The introduction of the Goods and Services Tax (GST) in India brought about significant changes in the taxation landscape. One crucial aspect is the requirement for the generation and adherence to E-Way Bills, governed by Section 68 and related rules of the Central Goods and Services Tax (CGST) Act, 2017. This article aims to provide a comprehensive understanding of the implications of E-Way Bill compliance, particularly focusing on the legal aspects and potential penalties associated with non-compliance.

Overview of Section 68:

Section 68 of the CGST Act, 2017 empowers the government to mandate the carrying of prescribed documents and devices for the transportation of goods valued above a specified amount. The documents, as specified under sub-section (1), undergo validation and are subject to verification by proper officers if the conveyance is intercepted.

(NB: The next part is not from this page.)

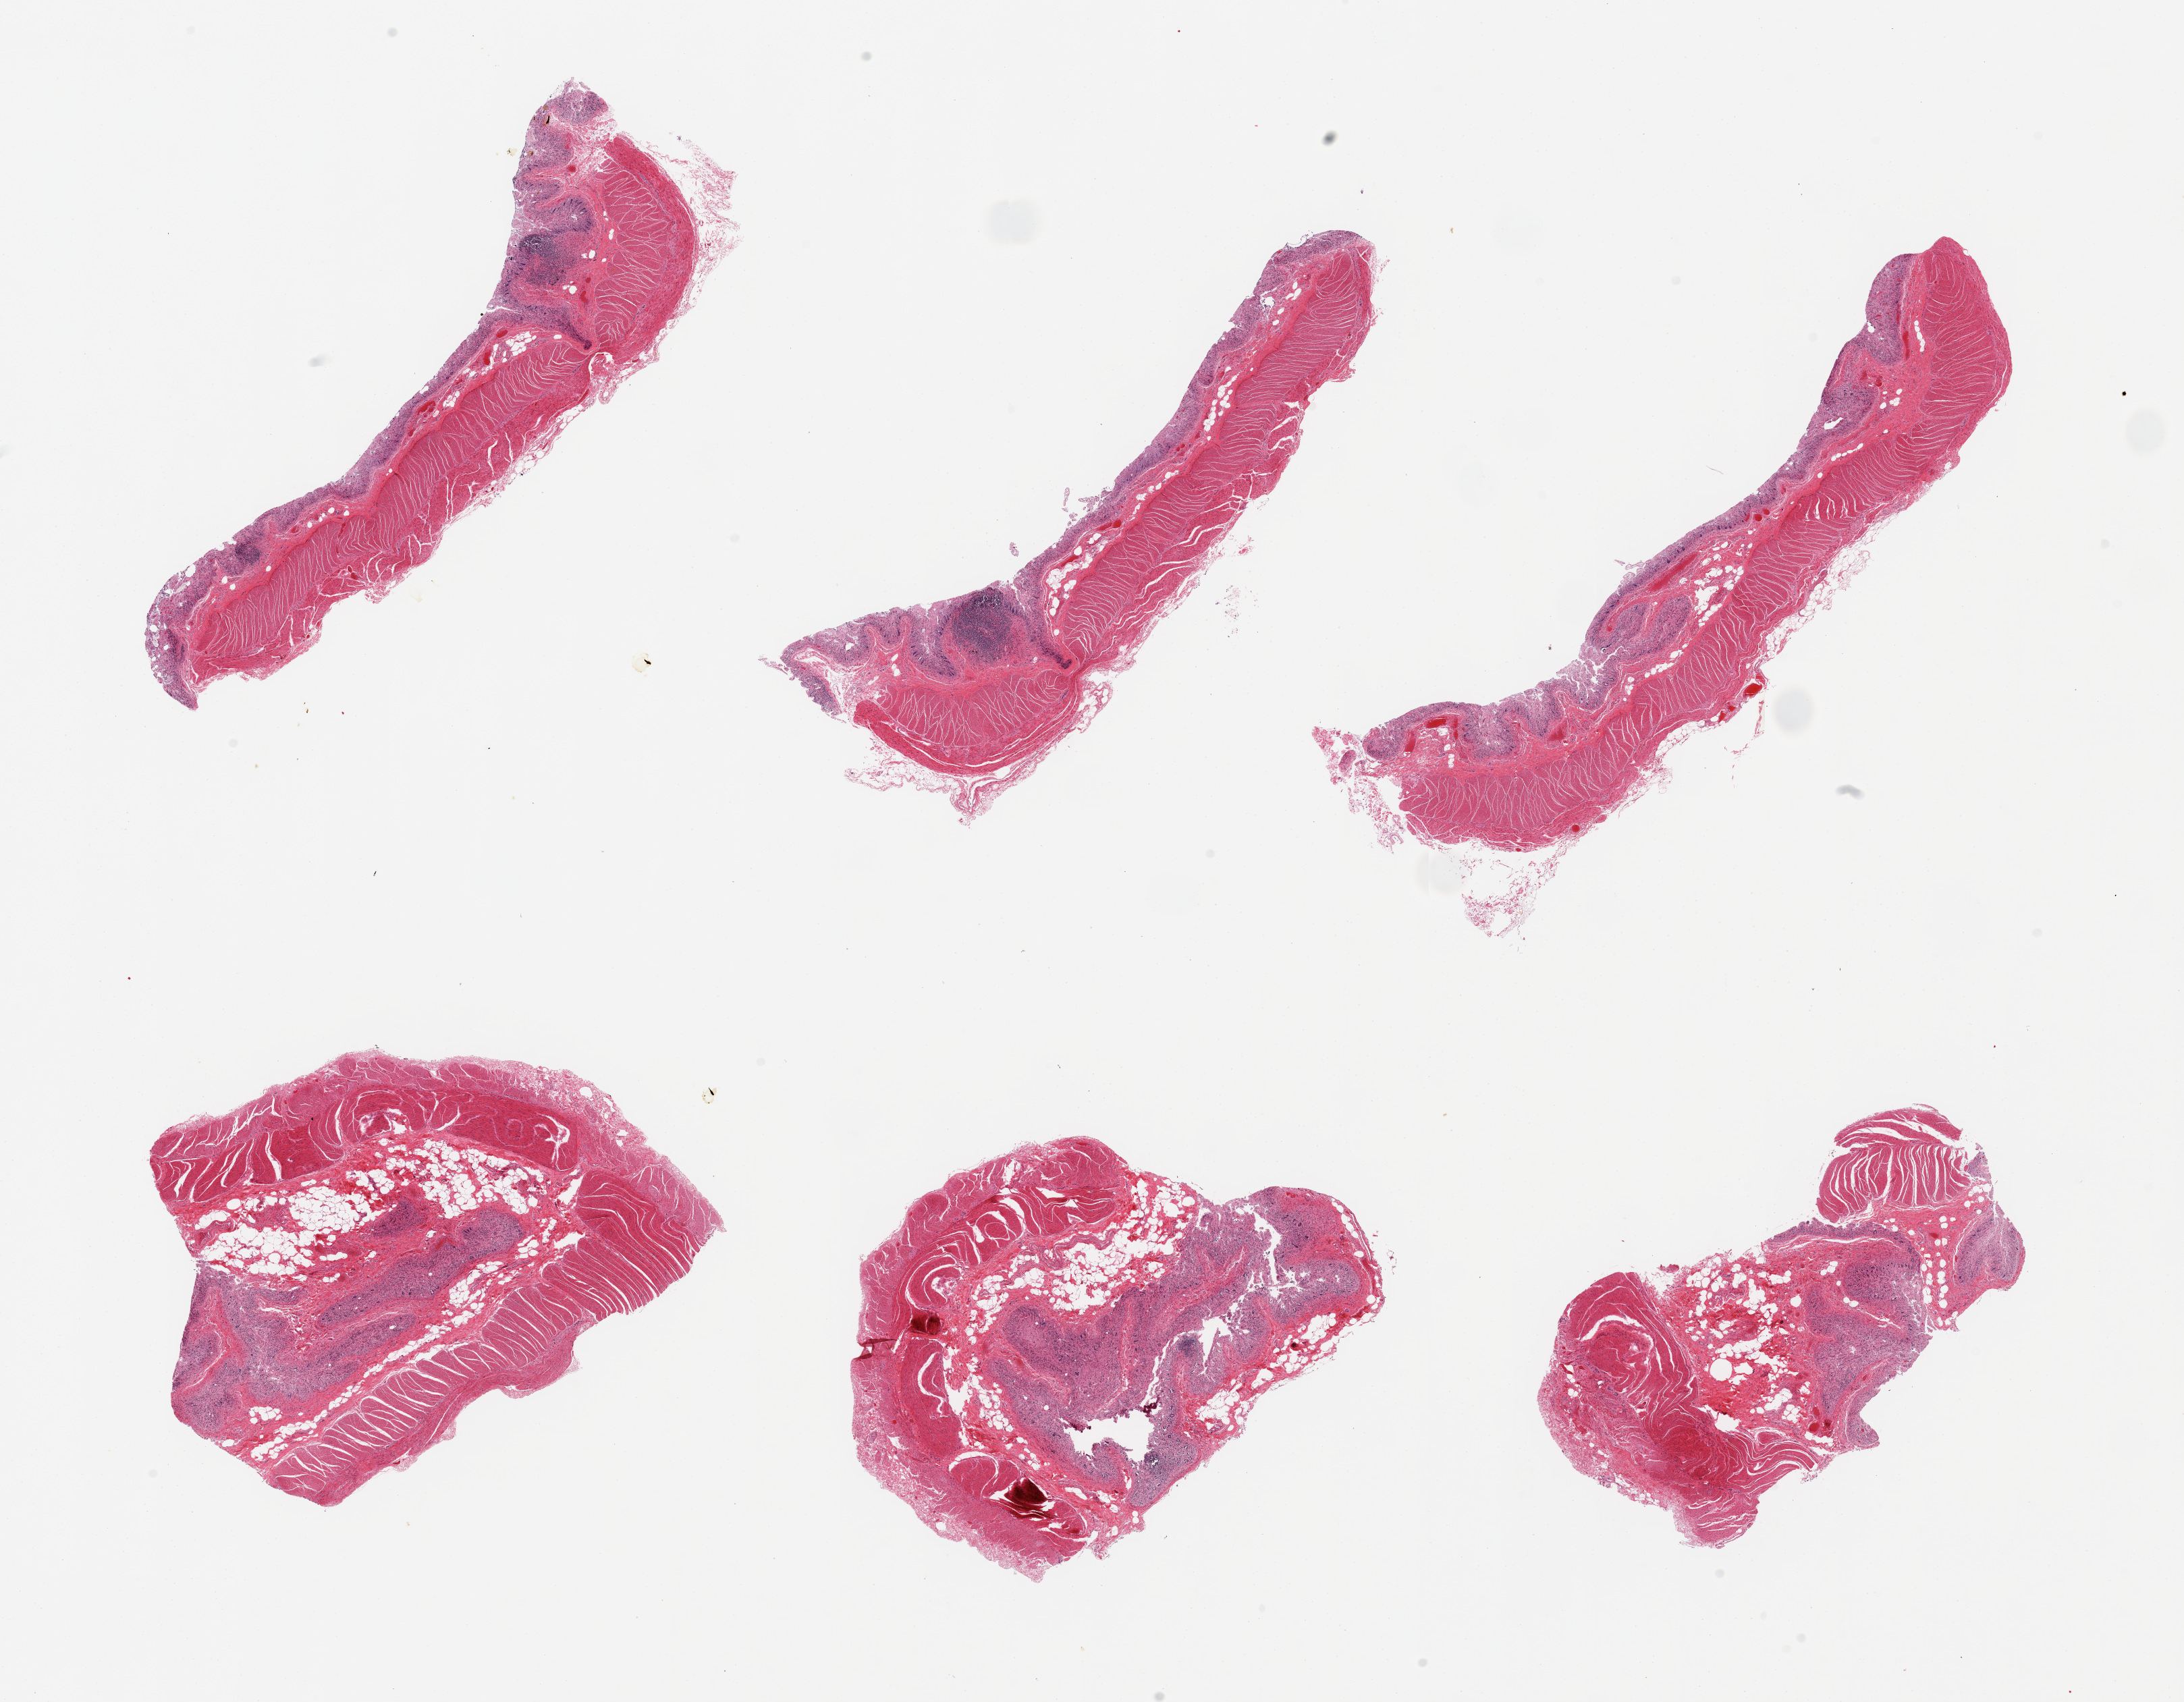
Whole-slide image, haematoxylin and eosin stain, brightfield — a low-resolution overview of the entire scanned area, about 25.6 x 19.9 mm. Male donor.
Specimen: PAXgene-fixed, paraffin-embedded tissue; target tissue: ileum; tissue donor sample.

Definition of "Documents" and "Electronic Record":

Section 2(41) of the CGST Act defines "Document" to include a written or printed record, along with an electronic record as specified in clause (t) of Section 2 of the Information Technology Act, 2000. The latter defines "Electronic record" as data records, images, or sounds stored, received, or sent in electronic form.

Facts and Analysis:

From the relevant sections, it is evident that tax invoices, bills of supply, or delivery challans serve as documents, providing proof of sale and establishing the identities of both the seller and the purchaser. An E-Way Bill, on the other hand, is not categorized as an "electronic record" or a "document." Instead, it is considered a form under GST Rules, 2017.

Rule 138 and Rule 138A:

Rule 138 mandates that every registered person initiating the movement of goods exceeding fifty thousand rupees must furnish information electronically in Part A of FORM GST EWB-01. Rule 138A outlines the documents and devices to be carried by the person-in-charge of the conveyance, including the invoice, bill of supply, or delivery challan, and a copy of the e-way bill or its number.

Analysis of Section 129:

Section 129 empowers authorities to detain or seize goods, conveyances, and related documents if transported or stored in contravention of the Act. However, the absence of an E-Way Bill may lead to a contravention of Rule 138 and 138A rather than a direct contravention of the Act.

Section 164 and Penalties:

Section 164 authorizes the government to make rules for carrying out the provisions of the Act. The power to make rules includes the authority to impose penalties, not exceeding ten thousand rupees, for contraventions. In the context of E-Way Bill compliance, a contravention may result in a penalty of Rs. 10,000.

Final Conclusion:

In conclusion, the absence or failure to generate an E-Way Bill may be viewed as a technical mistake rather than a contravention of the CGST Act itself. Penalties are applicable under Rule 138 and 138A, and seizure of goods or conveyance under Section 129 should be deemed unauthorized and illegal in cases where documents such as tax invoices or bills of supply are present. Businesses and professionals must ensure strict adherence to E-Way Bill regulations to avoid potential penalties and legal complications in their operations.